▸ Tarefas a realizar:
• A. Segundo o trecho sobre o paradigma dominante, em que dois tipos podem ser distinguidas as condições que resultam na crise?
• B. Resuma em duas frases o trecho sobre o paradigma dominante.
• C. Escreva a continuação do trecho sobre o paradigma dominante a partir da frase final.

Ambas as correntes, contudo, são concepções da ciência moderna,

ainda que a segunda represente um sinal de crise e possua alguns elementos

da transição para um outro paradigma científico. Explica-se: ambos os

entendimentos seguem o modelo de racionalidade das ciências naturais, visto

que empregam distinções como natureza X ser humano, natureza X cultura

e ser humano X animal, típicas do paradigma dominante e são prisioneiras

do reconhecimento da superioridade das ciências naturais em detrimento das

ciências sociais.

2.2 A crise do paradigma dominante

Há diversos sinais de que o paradigma dominante atravessa uma crise

que, além de profunda, é irreversível. Tal crise é resultado de uma pluralidade

de condições, as quais podem ser distintas entre condições sociais e teóricas.

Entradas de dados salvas
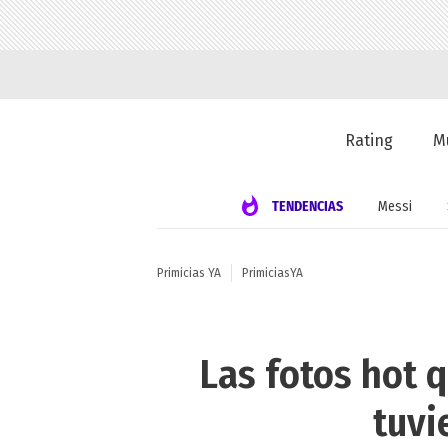
Rating
M
TENDENCIAS
Messi
Primicias YA
PrimiciasYA
Las fotos hot 
tuvi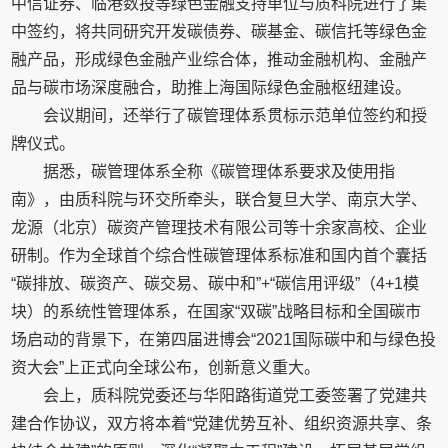
中信证券、临港数投等绿色金融支持单位与质科院进行了集
中签约，将共同研究开发碳债券、碳基金、碳信托等绿色金
融产品，形成绿色金融产业综合体，推动金融机构、金融产
品与碳市场深度融合，助推上海国际绿色金融枢纽建设。
会议期间，还举行了碳管理体系贯标示范单位签约和授
牌仪式。
据悉，碳管理体系全称《碳管理体系要求及使用指
南》，由质科院与环交所牵头，联合复旦大学、南京大学、
龙源（北京）碳资产管理技术有限公司等十余家高校、企业
研制。作为全球首个综合性碳管理体系标准和国内首个囊括
“碳排放、碳资产、碳交易、碳中和”+“碳信用评级”（4+1模
块）的系统性管理体系，在国家“双碳”战略目标和全国碳市
场启动的背景下，在第四届进博会“2021国际碳中和与绿色投
资大会”上正式向全球公布，创新意义重大。
会上，质科院党委还与华阳路街道党工委签署了党建共
建合作协议，双方将本着“党建优势互补、组织资源共享、条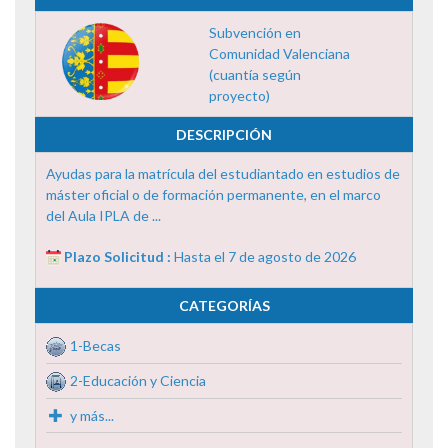
Subvención en
Comunidad Valenciana
(cuantía según
proyecto)
DESCRIPCIÓN
Ayudas para la matrícula del estudiantado en estudios de
máster oficial o de formación permanente, en el marco
del Aula IPLA de ...
Plazo Solicitud :
Hasta el 7 de agosto de 2026
CATEGORÍAS
1-Becas
2-Educación y Ciencia
y más...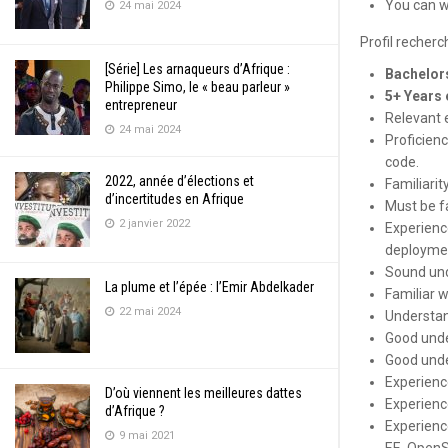
You can w
24 mai 2024
Profil recherc
[Série] Les arnaqueurs d’Afrique :
Bachelors
Philippe Simo, le « beau parleur »
5+ Years 
entrepreneur
Relevant 
24 mai 2024
Proficienc
code.
2022, année d’élections et
Familiarit
d’incertitudes en Afrique
Must be f
2 janvier 2022
Experienc
deploymen
Sound und
La plume et l’épée : l’Emir Abdelkader
Familiar 
22 mai 2024
Understand
Good unde
Good und
Experience
D’où viennent les meilleures dattes
Experienc
d’Afrique ?
Experience
9 mai 2021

▸ Respostas:
• A. Em condições sociais e condições teóricas.

• B. As duas correntes são concepções da ciência moderna que seguem o modelo de racionalidade das ciências naturais e reconhecem a superioridade destas sobre as ciências sociais, embora a segunda represente um sinal de crise e tenha elementos de transição para outro paradigma. Há diversos sinais de que o paradigma dominante atravessa uma crise profunda e irreversível, resultante de condições sociais e teóricas.

• C.
Quanto às condições teóricas, o autor destaca que contribuíram para a

crise do paradigma dominante: 1. a revolução científica iniciada com Einstein e

sua teoria da relatividade (importa salientar que Einstein relativizou as leis de

Newton, consideradas até então como intocáveis, no domínio da astrofísica; 2.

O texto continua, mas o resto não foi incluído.